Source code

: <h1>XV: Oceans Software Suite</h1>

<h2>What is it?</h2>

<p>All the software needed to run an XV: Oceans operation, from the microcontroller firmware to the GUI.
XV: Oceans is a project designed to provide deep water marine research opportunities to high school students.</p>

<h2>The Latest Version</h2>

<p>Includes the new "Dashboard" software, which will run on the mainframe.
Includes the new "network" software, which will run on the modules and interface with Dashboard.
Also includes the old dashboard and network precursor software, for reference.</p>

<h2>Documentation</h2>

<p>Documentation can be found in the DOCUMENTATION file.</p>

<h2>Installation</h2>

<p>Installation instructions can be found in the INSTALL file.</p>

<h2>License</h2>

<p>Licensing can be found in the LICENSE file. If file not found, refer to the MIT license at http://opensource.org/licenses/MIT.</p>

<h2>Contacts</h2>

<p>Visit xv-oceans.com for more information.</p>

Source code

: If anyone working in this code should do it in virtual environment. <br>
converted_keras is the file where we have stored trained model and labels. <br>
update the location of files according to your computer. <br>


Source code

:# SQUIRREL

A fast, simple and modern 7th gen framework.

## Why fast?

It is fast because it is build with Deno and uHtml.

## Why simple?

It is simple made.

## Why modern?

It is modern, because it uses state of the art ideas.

- _WHAT TO PRODUCE_
Please copy the lines from the one containing "## Why modern?" through the end of the rows, keeping both ends.

- _RESULT BELOW_
## Why modern?

It is modern, because it uses state of the art ideas.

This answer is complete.